ARTE
Alessandria, prezioso scrigno del Cinquecento
Pio V fece della città un luogo di cultura, sfruttando la sua posizione di crocevia

Alla fine del XVI secolo il pontefice piemontese Pio V (al secolo Antonio Ghislieri) fece di Alessandria un luogo di arte e cultura, sfruttando la sua posizione di crocevia e punto d’incontro di artisti provenienti da diverse parti d’Europa, centro di diffusione dell’arte della Controriforma. Fondò il monastero di Boscomarengo che attirò maestranze romane e toscane, tra cui il biografo di pittori, scultori e architetti (e pittore lui stesso), Giorgio Vasari, artista di fiducia del pontefice.
La produzione artistica della città e del territorio è al centro della mostra Alessandria preziosa. Un laboratorio internazionale al tramonto del Cinquecento, ideale seguito dell’evento espositivo di cinque anni fa, Alessandria scolpita, un’affascinante immersione nell’arte cittadina tra Gotico e Rinascimento. Alessandria preziosa si propone di esplorare la vibrante civiltà creativa alessandrina tra il Cinque e il primo Seicento, con un particolare interesse per le arti suntuarie, nel contesto dell’affermarsi del Manierismo internazionale.
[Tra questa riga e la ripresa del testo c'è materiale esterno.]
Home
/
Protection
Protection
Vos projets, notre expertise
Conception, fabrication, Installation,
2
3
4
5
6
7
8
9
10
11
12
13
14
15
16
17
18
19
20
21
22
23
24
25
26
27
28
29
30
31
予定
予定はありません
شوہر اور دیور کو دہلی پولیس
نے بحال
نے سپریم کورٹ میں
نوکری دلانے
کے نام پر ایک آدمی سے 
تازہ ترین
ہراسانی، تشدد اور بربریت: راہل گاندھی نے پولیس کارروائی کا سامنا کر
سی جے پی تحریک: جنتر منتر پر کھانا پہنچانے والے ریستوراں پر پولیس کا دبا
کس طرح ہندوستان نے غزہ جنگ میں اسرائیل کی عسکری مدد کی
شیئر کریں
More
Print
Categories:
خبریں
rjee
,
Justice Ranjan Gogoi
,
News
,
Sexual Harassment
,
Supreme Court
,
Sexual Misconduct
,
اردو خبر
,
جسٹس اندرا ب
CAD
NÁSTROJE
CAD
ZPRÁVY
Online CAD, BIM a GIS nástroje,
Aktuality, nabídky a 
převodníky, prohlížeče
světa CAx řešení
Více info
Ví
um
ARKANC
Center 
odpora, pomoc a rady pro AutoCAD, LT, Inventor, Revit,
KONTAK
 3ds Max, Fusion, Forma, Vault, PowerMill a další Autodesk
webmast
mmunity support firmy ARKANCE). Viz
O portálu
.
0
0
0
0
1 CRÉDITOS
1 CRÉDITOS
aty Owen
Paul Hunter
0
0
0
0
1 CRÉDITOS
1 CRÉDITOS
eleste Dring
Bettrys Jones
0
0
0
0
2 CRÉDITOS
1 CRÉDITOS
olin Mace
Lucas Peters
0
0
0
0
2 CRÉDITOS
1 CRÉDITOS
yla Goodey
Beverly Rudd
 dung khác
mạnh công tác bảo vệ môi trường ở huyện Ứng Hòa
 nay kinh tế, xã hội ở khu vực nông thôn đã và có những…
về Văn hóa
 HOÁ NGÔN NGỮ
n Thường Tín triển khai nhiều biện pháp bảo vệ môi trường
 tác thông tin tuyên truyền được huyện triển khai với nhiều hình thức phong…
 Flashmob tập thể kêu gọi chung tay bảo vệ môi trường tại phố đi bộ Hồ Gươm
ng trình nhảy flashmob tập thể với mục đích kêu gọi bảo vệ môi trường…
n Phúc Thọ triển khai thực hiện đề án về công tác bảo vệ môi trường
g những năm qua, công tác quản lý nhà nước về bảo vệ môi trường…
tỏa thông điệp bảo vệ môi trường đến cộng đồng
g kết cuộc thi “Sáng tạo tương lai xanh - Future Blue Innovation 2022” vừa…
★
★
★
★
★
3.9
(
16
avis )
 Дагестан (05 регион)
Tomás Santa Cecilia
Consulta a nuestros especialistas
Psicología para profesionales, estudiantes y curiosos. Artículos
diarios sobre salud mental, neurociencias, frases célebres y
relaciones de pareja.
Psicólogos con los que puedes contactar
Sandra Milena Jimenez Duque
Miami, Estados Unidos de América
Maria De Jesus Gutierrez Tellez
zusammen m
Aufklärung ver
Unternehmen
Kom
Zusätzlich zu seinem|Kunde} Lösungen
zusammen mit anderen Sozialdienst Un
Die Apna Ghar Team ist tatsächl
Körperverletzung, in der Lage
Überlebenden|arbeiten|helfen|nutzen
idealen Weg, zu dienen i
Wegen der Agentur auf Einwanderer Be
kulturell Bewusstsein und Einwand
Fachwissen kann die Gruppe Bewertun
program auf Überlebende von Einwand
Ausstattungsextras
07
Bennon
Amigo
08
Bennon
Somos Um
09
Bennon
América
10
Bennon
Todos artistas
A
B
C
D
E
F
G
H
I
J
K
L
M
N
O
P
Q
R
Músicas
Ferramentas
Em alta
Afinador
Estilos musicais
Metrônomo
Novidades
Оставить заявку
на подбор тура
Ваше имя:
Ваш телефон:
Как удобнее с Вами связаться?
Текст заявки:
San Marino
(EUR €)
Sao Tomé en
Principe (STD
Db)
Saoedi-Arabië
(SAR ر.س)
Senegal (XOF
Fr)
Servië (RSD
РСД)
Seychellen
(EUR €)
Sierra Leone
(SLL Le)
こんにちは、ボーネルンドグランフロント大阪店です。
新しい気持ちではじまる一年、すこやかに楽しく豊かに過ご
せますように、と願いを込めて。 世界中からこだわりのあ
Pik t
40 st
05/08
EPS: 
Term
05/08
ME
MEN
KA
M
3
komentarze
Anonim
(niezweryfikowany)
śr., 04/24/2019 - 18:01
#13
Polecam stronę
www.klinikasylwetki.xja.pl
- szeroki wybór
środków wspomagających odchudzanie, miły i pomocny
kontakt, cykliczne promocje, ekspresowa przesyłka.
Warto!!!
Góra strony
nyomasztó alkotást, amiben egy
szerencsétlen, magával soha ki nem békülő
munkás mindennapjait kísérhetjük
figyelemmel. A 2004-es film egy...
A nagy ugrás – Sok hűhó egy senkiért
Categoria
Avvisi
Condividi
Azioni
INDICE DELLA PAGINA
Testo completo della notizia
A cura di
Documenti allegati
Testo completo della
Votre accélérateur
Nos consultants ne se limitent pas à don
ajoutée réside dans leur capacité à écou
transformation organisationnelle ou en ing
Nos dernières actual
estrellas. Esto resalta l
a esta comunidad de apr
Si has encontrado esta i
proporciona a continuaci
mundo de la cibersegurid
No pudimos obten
Ottanta le opere, selezionate dal curatore Fulvio Cervini, con particolare attenzione all’eccellenza delle arti suntuarie, dall’oreficeria alla toreutica, dall’arte degli armorari all’intaglio delle pietre dure. Il monumentale tabernacolo eucaristico in legno dorato proveniente da Monteu da Po apre la mostra lasciando intuire l’alta qualità degli artisti che transitavano in questi territori, provenendo dalla Toscana e da Roma ma anche da diverse parti d’Europa.
«L’area alessandrina tra Cinque e Seicento», spiega Cervini, «prova che l’identità culturale si costruisce dinamicamente, e non chiudendo muri. Anche quando la linea culturale è dettata da un organismo in apparenza monolitico come la Chiesa della Controriforma. Sul piano figurativo, questo spazio è un grande laboratorio della modernità, in cui artisti del metallo e dell’intaglio diventano anche più propositivi di pittori e scultori». Una vivacità che consentì di elaborare un’arte devozionale moderna, preziosa, scenografica, in linea con la politica delle immagini sviluppata dalla Chiesa dopo il Concilio di Trento: caso emblematico della valorizzando di antiche effigi e reliquie come paradigmi di devozione è, in mostra, la stauroteca o reliquiario del Legno della Vera Croce della Cattedrale di Alessandria, raffinato lavoro barocco che custodisce un reliquiario bizantino più antico.
Il percorso espositivo è un viaggio, tra capolavori intagliati o sbalzati, dipinti e sculture in legno e marmo che innescano una conversazione visiva con gli esiti delle arti suntuarie, dall’oreficeria alla toreutica (notevoli i busti di santi realizzati per Pio V dal barnabita Antonio Gentili e il San Marziano del Duomo di Tortona, opera di un argentiere genovese del primo Seicento), stendardi (uno inedito ricamato a Milano alla fine del Cinquecento è stato restaurato grazie al finanziamento della Consulta alessandrina) e arazzi, disegnati e tessuti da arazzieri fiamminghi, oreficerie tedesche, armi preziose, cesellate e incise dalle mani sapienti dei maestri milanesi, vere opere d’arte status symboldella classe dirigente del tempo. Al tramonto del Cinquecento e nel secolo successivo Alessandria si configura quindi come un vivace e aggiornato “laboratorio internazionale”, in cui confluivano forze e culture eterogenee, che non solo non sfiguravano al confronto con altre città padane più celebrate, ma anzi costituivano una felice eccezione.